Hayat Tuhaf
Güzel bir yaz gecesi... Elimde çayım, hüznü yudumluyorum ağır ağır. Gecenin içinden aşk acısının, ayrılığın, gözyaşının kokusunu alıyorum. Titreyerek esen rüzgâr sıcak sanki elimdeki çaysa soğuk, buz gibi... Ne garip ki çayın soğukluğu boğazımı, rüzgârın sıcağı kollarımı yakıyor.
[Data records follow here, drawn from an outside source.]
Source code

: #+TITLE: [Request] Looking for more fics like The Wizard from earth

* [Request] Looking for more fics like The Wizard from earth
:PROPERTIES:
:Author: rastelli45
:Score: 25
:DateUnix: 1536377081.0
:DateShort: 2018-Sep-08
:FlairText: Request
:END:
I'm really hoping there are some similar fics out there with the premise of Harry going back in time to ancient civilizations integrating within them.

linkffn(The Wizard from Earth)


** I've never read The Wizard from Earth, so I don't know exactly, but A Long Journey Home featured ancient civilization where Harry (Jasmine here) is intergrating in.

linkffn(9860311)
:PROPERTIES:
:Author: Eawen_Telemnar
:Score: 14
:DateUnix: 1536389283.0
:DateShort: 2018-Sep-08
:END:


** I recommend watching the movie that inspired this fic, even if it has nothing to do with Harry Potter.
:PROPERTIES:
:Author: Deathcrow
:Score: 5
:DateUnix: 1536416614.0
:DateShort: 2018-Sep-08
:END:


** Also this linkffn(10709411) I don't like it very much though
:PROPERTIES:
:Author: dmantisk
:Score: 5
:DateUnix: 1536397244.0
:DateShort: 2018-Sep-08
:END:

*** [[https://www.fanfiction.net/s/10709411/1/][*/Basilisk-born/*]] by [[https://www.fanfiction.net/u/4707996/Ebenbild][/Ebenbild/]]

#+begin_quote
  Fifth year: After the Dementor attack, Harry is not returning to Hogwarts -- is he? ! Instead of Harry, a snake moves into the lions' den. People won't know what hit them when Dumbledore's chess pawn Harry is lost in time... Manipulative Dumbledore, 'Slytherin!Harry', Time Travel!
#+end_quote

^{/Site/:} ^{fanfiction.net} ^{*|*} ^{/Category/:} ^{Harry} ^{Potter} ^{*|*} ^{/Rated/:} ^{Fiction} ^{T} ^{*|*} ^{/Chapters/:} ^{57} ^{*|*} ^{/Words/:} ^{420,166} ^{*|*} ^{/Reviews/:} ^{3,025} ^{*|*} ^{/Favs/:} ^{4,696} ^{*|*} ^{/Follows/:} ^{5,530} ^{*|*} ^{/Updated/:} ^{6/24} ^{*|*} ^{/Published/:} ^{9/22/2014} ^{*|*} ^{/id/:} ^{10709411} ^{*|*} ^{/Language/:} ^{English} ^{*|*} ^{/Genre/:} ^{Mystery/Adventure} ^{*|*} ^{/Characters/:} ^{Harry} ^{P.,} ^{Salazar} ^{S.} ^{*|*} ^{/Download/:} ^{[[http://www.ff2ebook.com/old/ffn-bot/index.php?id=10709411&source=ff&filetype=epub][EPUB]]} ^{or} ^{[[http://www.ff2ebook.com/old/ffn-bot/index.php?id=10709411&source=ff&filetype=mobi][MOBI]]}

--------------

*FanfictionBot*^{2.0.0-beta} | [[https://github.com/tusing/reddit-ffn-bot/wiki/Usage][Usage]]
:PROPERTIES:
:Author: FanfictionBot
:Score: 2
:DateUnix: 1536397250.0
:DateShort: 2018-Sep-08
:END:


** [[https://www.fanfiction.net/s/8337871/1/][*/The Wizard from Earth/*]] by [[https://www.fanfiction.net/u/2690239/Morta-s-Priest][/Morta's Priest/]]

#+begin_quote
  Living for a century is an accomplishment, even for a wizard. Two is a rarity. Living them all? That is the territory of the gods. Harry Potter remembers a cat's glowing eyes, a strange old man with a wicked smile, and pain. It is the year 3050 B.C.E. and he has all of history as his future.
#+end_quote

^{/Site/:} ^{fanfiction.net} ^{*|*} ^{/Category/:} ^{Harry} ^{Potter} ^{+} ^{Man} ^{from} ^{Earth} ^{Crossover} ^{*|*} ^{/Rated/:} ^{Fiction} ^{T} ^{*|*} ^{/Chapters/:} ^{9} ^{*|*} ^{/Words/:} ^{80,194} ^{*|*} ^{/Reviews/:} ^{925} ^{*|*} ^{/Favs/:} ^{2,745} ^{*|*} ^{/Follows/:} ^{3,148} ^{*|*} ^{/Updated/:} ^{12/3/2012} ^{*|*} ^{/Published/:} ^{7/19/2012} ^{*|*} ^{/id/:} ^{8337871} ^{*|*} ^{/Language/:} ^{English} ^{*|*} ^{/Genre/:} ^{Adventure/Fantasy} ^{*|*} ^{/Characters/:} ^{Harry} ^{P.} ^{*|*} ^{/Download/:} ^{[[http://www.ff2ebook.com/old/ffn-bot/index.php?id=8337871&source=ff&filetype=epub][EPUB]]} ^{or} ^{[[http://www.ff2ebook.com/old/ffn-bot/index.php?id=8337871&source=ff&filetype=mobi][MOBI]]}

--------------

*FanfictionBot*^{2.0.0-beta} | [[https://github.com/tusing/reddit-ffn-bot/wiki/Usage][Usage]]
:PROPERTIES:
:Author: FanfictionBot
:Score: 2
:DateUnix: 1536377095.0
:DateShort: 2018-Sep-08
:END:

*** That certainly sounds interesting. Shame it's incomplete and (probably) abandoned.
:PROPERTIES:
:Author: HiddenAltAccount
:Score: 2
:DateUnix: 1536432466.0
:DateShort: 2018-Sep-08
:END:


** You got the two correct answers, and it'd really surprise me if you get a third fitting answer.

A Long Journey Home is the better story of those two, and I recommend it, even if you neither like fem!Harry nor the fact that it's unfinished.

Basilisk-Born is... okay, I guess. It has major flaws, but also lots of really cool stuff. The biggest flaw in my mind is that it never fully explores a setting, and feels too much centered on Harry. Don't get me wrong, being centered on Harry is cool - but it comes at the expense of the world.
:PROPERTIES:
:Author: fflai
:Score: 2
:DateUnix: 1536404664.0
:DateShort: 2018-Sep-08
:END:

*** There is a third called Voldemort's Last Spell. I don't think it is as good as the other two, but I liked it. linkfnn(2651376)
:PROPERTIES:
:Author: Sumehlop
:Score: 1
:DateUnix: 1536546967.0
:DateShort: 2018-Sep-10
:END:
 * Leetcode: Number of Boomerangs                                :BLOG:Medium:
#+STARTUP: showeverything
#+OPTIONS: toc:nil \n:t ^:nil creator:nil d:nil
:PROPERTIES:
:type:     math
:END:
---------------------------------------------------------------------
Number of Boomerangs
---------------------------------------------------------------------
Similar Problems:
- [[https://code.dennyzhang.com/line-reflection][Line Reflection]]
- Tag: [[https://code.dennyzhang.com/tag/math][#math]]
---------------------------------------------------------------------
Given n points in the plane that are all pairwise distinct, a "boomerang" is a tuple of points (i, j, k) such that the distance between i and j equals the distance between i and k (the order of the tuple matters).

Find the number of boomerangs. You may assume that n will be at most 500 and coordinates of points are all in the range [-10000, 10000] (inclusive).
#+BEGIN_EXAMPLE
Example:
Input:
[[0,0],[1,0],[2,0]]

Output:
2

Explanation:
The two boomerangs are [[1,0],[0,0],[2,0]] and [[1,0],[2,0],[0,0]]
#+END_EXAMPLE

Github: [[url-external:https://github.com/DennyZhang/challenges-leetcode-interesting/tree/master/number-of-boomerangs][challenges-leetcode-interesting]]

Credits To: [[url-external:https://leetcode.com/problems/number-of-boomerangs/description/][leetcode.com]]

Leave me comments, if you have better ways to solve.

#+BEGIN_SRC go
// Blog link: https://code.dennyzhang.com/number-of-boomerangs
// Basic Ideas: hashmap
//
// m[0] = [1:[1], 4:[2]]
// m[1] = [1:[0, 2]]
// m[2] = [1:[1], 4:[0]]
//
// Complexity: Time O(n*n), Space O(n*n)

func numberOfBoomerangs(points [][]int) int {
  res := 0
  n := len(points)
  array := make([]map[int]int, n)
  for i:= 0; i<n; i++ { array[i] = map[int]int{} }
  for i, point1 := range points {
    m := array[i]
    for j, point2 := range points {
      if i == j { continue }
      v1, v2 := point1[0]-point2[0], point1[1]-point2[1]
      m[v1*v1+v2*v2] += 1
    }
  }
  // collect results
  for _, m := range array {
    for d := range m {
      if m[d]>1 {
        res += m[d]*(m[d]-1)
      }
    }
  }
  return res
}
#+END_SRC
Uzaklardan insanların sesleri, köpek havlamaları, gecenin içinde ne kadar ses varsa işte, duyuyorum.
Bu tür günlük kargaşadan ibaret sesleri önemsemekten aciz kulaklarım, gecenin bu garip, ahenkli sessiz seslerini dinlemek için açılıyor. Bir kadının kahkahasını duyuyorum. Kim bilir sesini bu kadar gür kılan, nasıl bir an yaşadı. Ve başka bir kadının bağıran sesi... Şaşırmıyorum, lakin ses oldukça tanıdık. Es geçiyorum, başka bir ses arıyorum.
Uzaklardan bir çocuk sesi geliyor. Küçük bir kızın sesi... Bir sima beliriyor gözlerimde. Hayalimde ki bu küçük kız mavi gözlü, sarışın, bir o kadar masum...
Neydi sahi beni bu kadar dikkatli kılan? Bu işin içinde bir aşk mı var? Yok canım, daha neler! Belki, biraz mutsuzum, biraz kırgın, hafif hüzünlü... Deli kanımın etkisi olsa gerek. Ama biliyorum, hissediyorum, Bu tuhaf hayat, biraz kargaşalı, biraz çileli, biraz soğukta olsa yaşanmalı.
Bu gecenin bana gösterdiklerine bakın, dedim ya, suç bende değil, hayat tuhaf.